**Data lines:**
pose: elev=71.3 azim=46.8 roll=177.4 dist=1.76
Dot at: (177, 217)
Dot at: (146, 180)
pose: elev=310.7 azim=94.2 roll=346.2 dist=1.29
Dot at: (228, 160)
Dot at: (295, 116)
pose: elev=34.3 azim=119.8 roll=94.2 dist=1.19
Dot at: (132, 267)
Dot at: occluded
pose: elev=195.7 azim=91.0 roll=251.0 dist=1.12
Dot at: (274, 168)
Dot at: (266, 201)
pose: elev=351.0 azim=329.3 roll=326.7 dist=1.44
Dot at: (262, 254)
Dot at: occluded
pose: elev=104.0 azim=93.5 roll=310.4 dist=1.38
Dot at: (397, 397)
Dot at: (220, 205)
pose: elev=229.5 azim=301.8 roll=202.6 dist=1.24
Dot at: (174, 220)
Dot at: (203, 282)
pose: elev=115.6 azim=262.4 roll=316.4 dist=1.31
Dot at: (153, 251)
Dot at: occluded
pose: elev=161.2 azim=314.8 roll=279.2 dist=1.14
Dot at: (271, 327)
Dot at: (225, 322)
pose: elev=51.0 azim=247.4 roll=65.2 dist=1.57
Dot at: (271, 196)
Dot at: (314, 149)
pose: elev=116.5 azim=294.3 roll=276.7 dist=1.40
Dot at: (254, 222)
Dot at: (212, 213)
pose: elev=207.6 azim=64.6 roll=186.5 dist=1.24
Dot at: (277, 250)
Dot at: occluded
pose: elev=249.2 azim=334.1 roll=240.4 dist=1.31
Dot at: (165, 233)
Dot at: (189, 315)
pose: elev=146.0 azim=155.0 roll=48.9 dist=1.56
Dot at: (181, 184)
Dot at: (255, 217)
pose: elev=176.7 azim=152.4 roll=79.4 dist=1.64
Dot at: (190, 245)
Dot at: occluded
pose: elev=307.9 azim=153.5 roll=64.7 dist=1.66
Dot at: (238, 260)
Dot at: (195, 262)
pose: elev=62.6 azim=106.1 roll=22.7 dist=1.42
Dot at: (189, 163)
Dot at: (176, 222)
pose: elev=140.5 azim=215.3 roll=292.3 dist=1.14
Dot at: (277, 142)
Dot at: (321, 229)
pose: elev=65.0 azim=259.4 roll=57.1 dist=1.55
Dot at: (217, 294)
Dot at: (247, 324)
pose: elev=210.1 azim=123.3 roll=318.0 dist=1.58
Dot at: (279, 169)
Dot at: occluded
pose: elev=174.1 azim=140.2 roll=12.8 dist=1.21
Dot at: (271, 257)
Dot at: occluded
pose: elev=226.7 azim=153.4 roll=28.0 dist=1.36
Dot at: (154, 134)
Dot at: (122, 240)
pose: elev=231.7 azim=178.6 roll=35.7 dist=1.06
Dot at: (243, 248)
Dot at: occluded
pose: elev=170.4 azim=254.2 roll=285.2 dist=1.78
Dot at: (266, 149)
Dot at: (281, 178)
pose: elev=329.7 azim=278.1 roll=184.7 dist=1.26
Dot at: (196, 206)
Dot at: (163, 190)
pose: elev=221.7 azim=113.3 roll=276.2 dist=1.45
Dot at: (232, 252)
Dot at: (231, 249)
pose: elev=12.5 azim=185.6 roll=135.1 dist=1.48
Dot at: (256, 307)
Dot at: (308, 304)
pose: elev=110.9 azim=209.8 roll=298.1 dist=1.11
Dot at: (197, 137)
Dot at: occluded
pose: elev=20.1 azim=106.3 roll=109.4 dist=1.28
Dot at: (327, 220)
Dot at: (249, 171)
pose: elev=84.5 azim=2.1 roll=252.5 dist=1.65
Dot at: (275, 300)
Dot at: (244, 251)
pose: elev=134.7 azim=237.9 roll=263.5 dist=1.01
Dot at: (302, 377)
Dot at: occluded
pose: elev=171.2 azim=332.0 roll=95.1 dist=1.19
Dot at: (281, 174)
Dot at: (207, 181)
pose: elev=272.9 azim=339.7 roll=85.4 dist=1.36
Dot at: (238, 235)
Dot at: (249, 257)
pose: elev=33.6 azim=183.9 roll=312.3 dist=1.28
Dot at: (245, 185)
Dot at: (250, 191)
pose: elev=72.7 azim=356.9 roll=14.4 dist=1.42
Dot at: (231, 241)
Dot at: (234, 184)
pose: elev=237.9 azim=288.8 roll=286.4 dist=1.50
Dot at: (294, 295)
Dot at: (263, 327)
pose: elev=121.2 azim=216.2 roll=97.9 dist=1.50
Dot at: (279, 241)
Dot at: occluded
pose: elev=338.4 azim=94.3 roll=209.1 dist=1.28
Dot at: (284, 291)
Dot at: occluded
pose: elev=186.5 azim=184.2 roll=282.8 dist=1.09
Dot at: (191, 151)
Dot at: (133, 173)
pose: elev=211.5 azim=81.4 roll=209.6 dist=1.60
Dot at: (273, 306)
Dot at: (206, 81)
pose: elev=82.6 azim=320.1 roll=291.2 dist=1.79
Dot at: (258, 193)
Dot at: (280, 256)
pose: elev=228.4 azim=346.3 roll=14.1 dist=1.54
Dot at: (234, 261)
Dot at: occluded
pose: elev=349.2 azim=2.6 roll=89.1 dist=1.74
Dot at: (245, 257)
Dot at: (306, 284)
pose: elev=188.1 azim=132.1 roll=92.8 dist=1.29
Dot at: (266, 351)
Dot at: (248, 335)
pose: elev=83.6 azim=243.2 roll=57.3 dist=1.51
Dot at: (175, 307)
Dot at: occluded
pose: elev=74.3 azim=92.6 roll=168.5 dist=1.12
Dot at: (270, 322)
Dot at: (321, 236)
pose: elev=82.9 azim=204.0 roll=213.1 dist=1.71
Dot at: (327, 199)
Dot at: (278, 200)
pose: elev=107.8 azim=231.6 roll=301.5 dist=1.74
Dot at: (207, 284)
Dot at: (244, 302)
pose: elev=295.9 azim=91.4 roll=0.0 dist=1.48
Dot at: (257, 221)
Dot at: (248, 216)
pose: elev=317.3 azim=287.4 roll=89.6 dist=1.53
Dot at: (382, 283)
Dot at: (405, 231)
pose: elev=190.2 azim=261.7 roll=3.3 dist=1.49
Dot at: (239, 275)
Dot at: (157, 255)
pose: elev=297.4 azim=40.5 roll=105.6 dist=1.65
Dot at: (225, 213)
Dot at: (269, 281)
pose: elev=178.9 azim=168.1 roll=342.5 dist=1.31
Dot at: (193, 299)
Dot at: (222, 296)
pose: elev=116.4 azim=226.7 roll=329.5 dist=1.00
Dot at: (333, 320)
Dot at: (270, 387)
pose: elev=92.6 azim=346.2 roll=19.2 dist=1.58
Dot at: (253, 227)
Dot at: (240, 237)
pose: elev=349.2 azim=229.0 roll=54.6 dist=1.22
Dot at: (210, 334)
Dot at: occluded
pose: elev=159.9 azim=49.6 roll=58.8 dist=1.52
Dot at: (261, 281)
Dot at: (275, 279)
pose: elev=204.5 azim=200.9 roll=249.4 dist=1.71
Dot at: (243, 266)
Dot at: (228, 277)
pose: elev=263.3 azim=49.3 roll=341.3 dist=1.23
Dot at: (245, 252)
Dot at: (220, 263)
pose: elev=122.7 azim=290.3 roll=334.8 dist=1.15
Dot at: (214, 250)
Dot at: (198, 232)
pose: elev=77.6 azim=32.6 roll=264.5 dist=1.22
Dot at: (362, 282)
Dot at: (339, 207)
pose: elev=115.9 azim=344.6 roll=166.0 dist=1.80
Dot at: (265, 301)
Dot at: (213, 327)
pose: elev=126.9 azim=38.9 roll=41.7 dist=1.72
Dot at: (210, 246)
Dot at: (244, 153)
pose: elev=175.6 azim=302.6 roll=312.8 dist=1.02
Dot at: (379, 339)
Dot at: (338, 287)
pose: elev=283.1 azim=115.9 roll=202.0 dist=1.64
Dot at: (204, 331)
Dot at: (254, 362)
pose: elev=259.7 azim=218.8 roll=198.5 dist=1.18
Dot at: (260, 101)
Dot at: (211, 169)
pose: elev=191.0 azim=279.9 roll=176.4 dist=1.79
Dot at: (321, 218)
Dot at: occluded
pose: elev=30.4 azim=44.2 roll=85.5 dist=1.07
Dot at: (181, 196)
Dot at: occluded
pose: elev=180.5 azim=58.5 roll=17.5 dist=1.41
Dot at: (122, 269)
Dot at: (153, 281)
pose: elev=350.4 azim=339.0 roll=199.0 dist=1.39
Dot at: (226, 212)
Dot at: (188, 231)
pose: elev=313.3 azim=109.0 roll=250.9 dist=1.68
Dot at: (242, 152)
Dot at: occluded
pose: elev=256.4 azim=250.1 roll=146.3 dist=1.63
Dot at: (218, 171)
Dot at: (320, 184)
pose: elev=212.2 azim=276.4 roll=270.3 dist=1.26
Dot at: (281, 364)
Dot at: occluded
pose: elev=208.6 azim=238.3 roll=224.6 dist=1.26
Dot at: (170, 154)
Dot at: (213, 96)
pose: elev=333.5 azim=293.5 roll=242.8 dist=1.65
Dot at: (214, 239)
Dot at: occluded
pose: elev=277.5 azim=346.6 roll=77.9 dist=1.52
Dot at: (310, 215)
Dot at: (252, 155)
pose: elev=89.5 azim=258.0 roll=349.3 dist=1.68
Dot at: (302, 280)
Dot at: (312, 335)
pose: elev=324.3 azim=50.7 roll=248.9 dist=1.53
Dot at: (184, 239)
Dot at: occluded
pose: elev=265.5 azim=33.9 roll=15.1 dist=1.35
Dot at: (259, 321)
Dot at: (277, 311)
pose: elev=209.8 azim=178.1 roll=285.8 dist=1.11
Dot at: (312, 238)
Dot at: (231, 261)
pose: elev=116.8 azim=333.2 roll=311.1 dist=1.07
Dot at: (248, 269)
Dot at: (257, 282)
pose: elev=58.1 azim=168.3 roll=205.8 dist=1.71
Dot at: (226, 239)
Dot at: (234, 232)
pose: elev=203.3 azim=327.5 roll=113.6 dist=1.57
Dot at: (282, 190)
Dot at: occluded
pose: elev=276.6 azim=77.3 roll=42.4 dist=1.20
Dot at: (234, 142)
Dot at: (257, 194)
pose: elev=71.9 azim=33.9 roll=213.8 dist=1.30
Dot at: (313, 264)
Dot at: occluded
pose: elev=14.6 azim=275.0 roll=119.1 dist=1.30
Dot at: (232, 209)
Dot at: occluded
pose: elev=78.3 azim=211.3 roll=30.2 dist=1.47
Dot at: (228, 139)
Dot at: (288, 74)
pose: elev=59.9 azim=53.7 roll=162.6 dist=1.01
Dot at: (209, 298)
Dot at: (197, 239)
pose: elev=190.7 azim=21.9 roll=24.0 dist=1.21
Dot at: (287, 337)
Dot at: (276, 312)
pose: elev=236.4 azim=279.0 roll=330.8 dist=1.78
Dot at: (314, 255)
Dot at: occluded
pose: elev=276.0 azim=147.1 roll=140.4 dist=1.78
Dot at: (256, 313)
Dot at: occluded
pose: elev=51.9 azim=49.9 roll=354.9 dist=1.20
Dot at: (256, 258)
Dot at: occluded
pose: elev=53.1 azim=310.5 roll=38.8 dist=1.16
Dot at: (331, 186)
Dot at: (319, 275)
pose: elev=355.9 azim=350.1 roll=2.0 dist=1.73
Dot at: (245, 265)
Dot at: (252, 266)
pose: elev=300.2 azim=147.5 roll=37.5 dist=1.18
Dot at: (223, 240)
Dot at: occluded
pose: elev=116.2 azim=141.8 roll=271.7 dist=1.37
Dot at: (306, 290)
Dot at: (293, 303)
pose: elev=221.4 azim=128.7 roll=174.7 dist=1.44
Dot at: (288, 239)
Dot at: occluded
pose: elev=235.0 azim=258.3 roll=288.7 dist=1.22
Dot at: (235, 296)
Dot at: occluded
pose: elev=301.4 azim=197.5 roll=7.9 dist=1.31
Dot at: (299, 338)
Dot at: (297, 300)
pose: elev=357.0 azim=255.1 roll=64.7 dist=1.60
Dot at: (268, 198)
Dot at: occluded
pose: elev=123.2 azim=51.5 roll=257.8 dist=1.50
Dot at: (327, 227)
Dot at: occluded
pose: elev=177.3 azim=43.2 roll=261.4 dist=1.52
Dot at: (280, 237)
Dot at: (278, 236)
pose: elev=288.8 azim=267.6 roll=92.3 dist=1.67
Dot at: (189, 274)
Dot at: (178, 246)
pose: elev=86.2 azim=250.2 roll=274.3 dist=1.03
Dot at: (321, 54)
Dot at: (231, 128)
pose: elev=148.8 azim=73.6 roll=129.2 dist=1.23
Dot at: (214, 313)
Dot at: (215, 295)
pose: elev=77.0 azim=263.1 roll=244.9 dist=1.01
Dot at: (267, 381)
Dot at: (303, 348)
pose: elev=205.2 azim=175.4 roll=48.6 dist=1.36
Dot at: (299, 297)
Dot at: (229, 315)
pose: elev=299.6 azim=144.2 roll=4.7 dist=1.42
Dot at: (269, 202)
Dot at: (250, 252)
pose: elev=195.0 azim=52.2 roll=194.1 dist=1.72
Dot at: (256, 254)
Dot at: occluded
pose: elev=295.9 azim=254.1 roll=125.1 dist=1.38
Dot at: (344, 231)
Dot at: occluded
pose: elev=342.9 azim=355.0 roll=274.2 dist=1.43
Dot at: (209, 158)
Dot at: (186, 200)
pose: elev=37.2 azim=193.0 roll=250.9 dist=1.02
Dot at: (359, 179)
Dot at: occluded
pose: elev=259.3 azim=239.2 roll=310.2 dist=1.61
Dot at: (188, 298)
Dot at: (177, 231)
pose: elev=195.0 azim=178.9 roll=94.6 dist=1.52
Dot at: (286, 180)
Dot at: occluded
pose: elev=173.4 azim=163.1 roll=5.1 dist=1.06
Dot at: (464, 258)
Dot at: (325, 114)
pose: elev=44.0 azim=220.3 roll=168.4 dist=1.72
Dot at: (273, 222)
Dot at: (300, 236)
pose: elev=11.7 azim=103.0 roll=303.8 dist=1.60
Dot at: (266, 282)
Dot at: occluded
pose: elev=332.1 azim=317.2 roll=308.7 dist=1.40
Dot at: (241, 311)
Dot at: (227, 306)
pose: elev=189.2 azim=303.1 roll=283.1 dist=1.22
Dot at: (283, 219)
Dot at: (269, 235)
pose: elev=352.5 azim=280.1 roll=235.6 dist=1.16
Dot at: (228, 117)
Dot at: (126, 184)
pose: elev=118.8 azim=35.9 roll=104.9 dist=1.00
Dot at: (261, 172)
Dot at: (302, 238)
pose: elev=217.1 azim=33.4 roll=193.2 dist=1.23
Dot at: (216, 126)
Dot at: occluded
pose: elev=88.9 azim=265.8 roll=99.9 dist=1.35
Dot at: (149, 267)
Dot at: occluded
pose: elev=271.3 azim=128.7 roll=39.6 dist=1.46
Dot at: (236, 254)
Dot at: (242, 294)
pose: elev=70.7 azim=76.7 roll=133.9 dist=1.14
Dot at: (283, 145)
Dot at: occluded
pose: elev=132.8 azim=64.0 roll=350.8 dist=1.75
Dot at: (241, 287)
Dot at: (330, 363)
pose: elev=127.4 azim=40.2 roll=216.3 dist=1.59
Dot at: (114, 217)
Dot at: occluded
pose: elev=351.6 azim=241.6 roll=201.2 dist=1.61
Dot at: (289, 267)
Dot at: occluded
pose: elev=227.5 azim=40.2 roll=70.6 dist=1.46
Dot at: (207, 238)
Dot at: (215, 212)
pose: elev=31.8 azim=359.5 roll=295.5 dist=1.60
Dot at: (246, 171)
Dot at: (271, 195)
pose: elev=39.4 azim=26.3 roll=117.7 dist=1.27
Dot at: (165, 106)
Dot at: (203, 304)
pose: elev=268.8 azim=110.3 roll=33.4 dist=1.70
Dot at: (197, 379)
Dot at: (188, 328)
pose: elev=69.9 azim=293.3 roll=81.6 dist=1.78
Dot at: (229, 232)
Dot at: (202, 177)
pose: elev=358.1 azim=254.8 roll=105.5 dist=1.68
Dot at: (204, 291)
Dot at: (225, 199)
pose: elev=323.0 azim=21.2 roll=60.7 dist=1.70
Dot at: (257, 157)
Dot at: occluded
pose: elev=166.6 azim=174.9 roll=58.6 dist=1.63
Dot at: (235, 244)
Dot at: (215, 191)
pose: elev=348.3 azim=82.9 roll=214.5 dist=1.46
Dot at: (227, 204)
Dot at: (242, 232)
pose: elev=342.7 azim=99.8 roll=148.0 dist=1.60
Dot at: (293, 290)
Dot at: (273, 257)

**Problem to solve:** Reproduce the records verbatim from the line with "pose: elev=191.0 azim=279.9" through the line with "Dot at: (153, 281)".

**Worked solution:**
pose: elev=191.0 azim=279.9 roll=176.4 dist=1.79
Dot at: (321, 218)
Dot at: occluded
pose: elev=30.4 azim=44.2 roll=85.5 dist=1.07
Dot at: (181, 196)
Dot at: occluded
pose: elev=180.5 azim=58.5 roll=17.5 dist=1.41
Dot at: (122, 269)
Dot at: (153, 281)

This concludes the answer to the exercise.